= WHAT THIS TASK INVOLVES =
Extract every line of text from the items below, reproducing each one word for word and leaving out the pictures.

(PROVIDED RECORDS)

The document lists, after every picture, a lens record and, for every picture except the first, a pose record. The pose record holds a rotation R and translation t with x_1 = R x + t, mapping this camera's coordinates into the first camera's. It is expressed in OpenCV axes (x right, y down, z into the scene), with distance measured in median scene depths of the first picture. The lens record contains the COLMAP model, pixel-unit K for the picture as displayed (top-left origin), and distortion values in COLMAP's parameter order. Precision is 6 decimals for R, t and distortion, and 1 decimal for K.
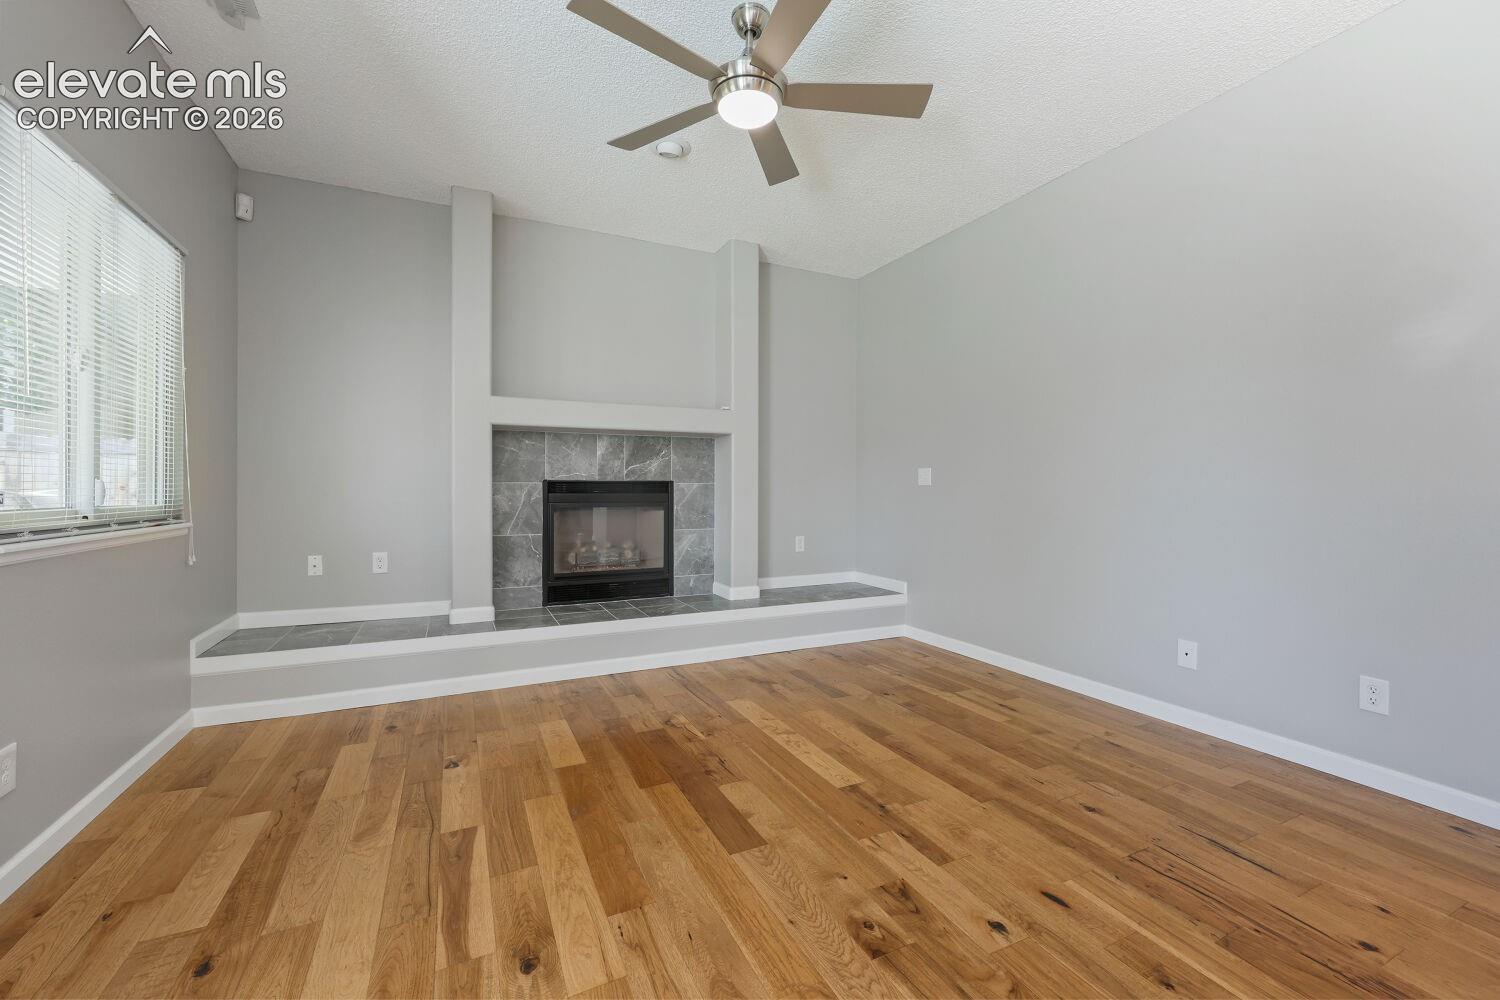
lens RADIAL K [[603.5, 0, 749.0], [0, 603.5, 492.5], [0, 0, 1]] dist [-0.000999, -0.000021]
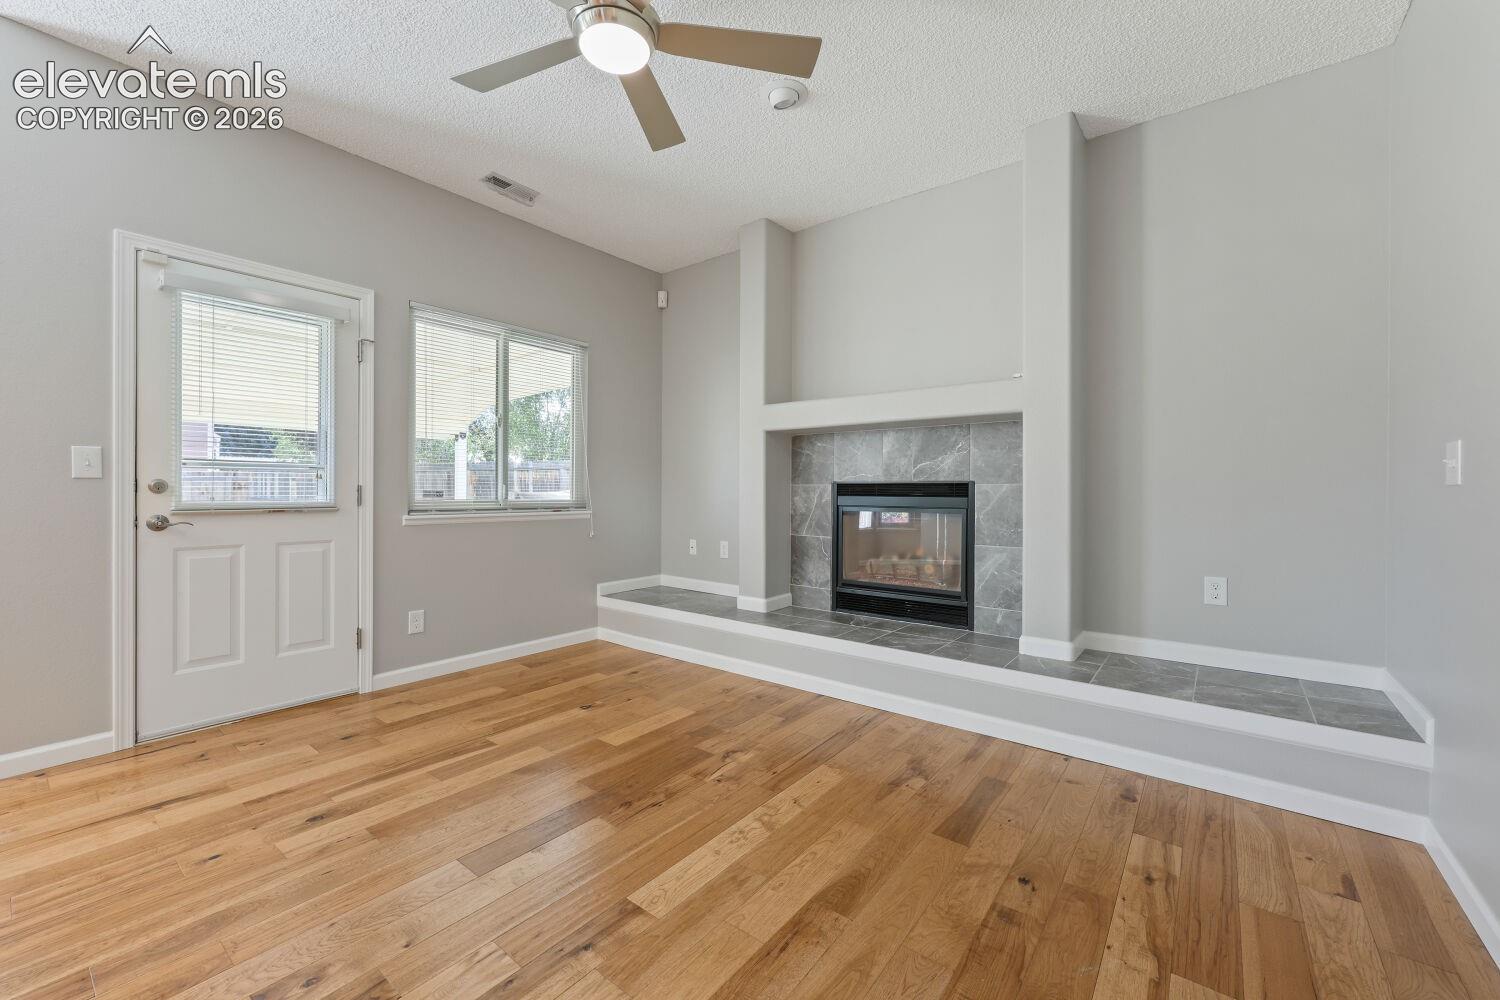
lens RADIAL K [[603.5, 0, 749.0], [0, 603.5, 492.5], [0, 0, 1]] dist [-0.000999, -0.000021]
pose [[0.443133, 0.003817, -0.896448, 0.550911], [-0.009585, 0.999954, -0.000481, -0.002066], [0.896405, 0.008805, 0.443149, 0.510854]]
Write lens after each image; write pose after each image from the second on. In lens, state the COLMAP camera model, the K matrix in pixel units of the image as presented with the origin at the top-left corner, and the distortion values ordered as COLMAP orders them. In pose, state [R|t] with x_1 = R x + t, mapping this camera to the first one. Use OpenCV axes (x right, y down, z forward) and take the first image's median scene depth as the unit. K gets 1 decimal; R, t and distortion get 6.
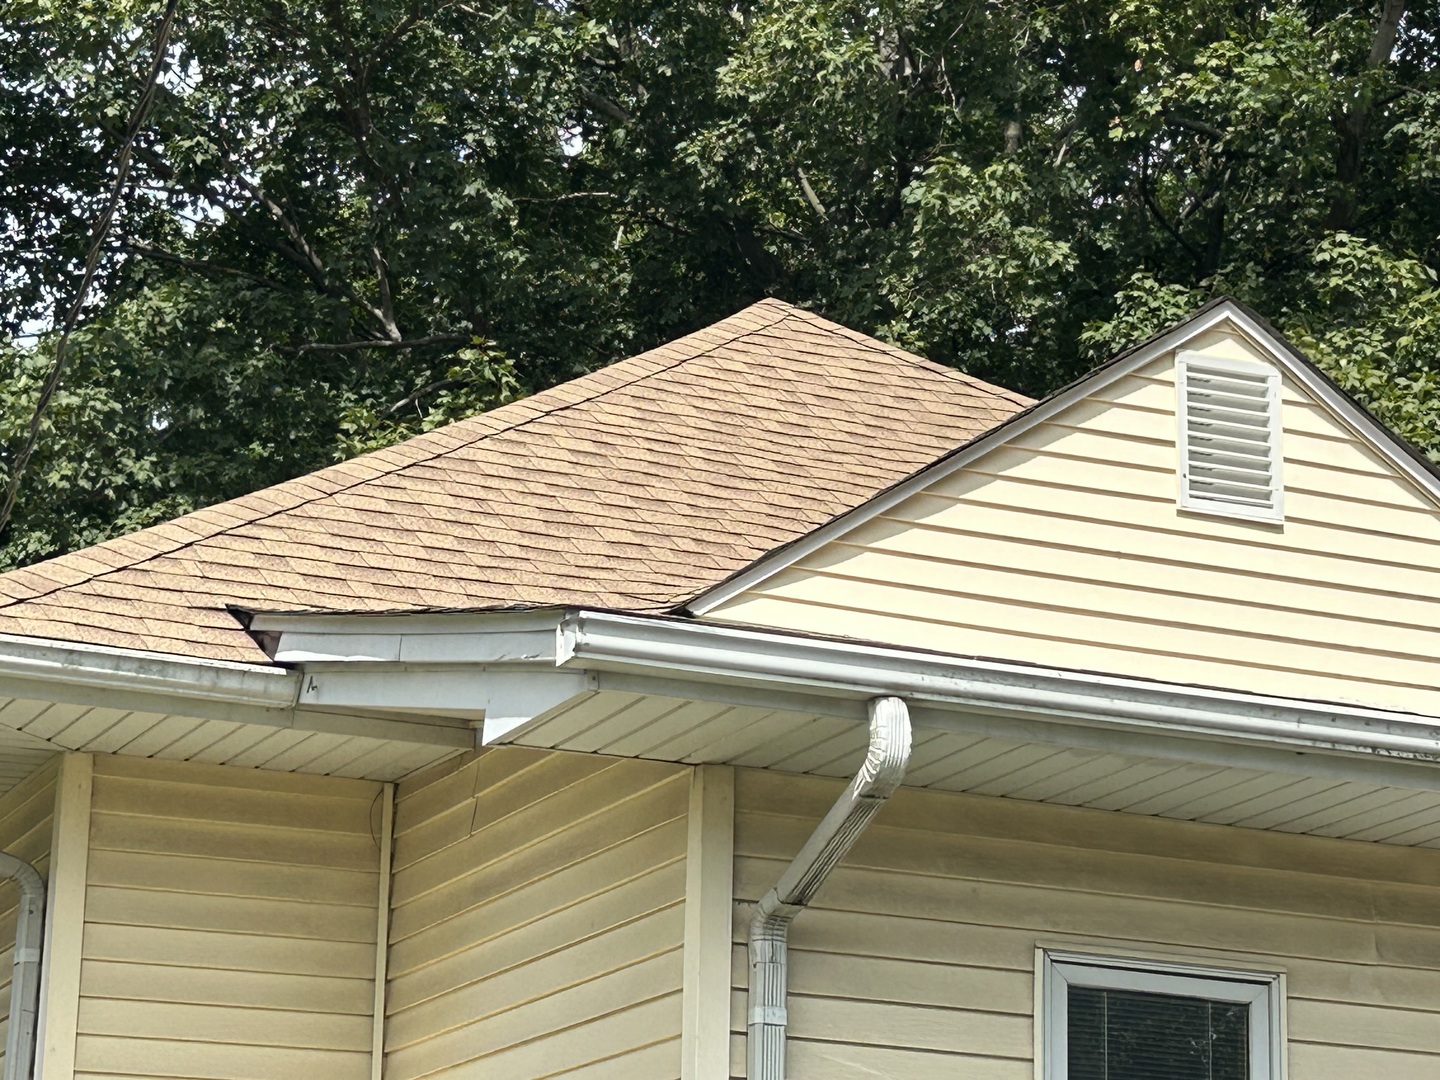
lens RADIAL K [[3800.2, 0, 720.0], [0, 3800.2, 540.0], [0, 0, 1]] dist [0.067434, 0.387300]
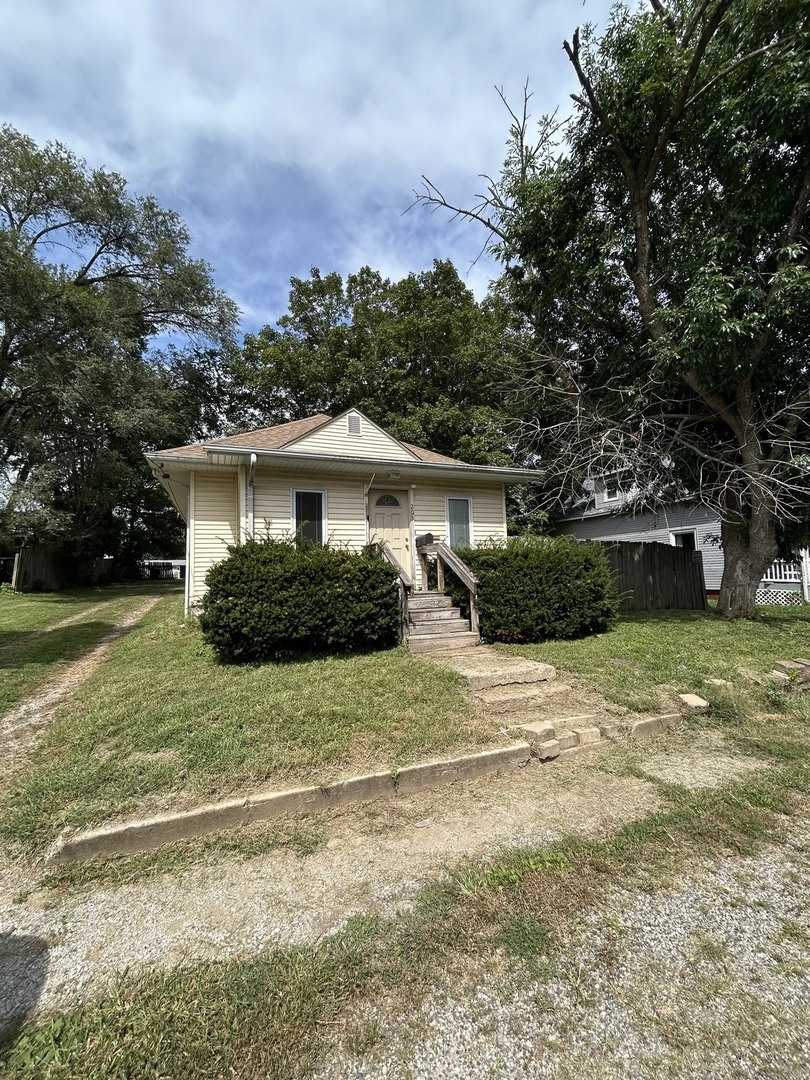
lens RADIAL K [[439.4, 0, 409.1], [0, 439.4, 541.1], [0, 0, 1]] dist [0.000517, 0.000200]
pose [[0.998659, -0.048895, -0.017022, 0.292278], [0.051219, 0.981022, 0.187009, 0.051681], [0.007555, -0.187630, 0.982211, 0.080120]]
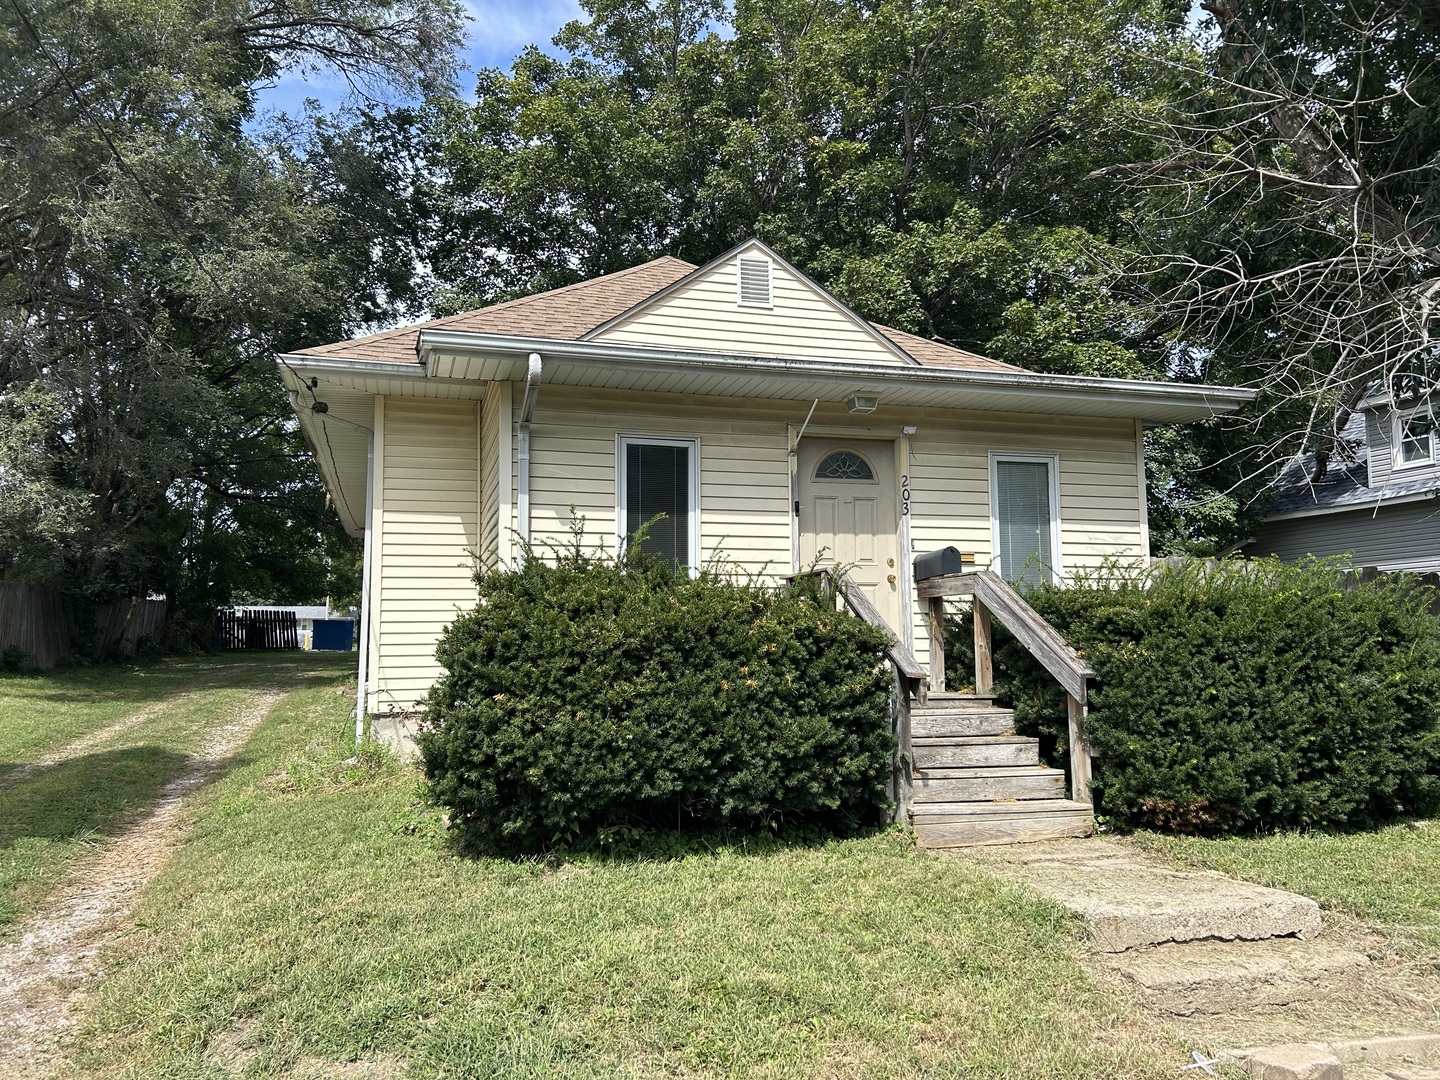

(End PROVIDED RECORDS)

= EXERCISE RESULT =
The document lists, after every picture, a lens record and, for every picture except the first, a pose record. The pose record holds a rotation R and translation t with x_1 = R x + t, mapping this camera's coordinates into the first camera's. It is expressed in OpenCV axes (x right, y down, z into the scene), with distance measured in median scene depths of the first picture. The lens record contains the COLMAP model, pixel-unit K for the picture as displayed (top-left origin), and distortion values in COLMAP's parameter order. Precision is 6 decimals for R, t and distortion, and 1 decimal for K.
lens RADIAL K [[603.5, 0, 749.0], [0, 603.5, 492.5], [0, 0, 1]] dist [-0.000999, -0.000021]
lens RADIAL K [[603.5, 0, 749.0], [0, 603.5, 492.5], [0, 0, 1]] dist [-0.000999, -0.000021]
pose [[0.443133, 0.003817, -0.896448, 0.550911], [-0.009585, 0.999954, -0.000481, -0.002066], [0.896405, 0.008805, 0.443149, 0.510854]]
Write lens after each image; write pose after each image from the second on. In lens, state the COLMAP camera model, the K matrix in pixel units of the image as presented with the origin at the top-left corner, and the distortion values ordered as COLMAP orders them. In pose, state [R|t] with x_1 = R x + t, mapping this camera to the first one. Use OpenCV axes (x right, y down, z forward) and take the first image's median scene depth as the unit. K gets 1 decimal; R, t and distortion get 6.
lens RADIAL K [[3800.2, 0, 720.0], [0, 3800.2, 540.0], [0, 0, 1]] dist [0.067434, 0.387300]
lens RADIAL K [[439.4, 0, 409.1], [0, 439.4, 541.1], [0, 0, 1]] dist [0.000517, 0.000200]
pose [[0.998659, -0.048895, -0.017022, 0.292278], [0.051219, 0.981022, 0.187009, 0.051681], [0.007555, -0.187630, 0.982211, 0.080120]]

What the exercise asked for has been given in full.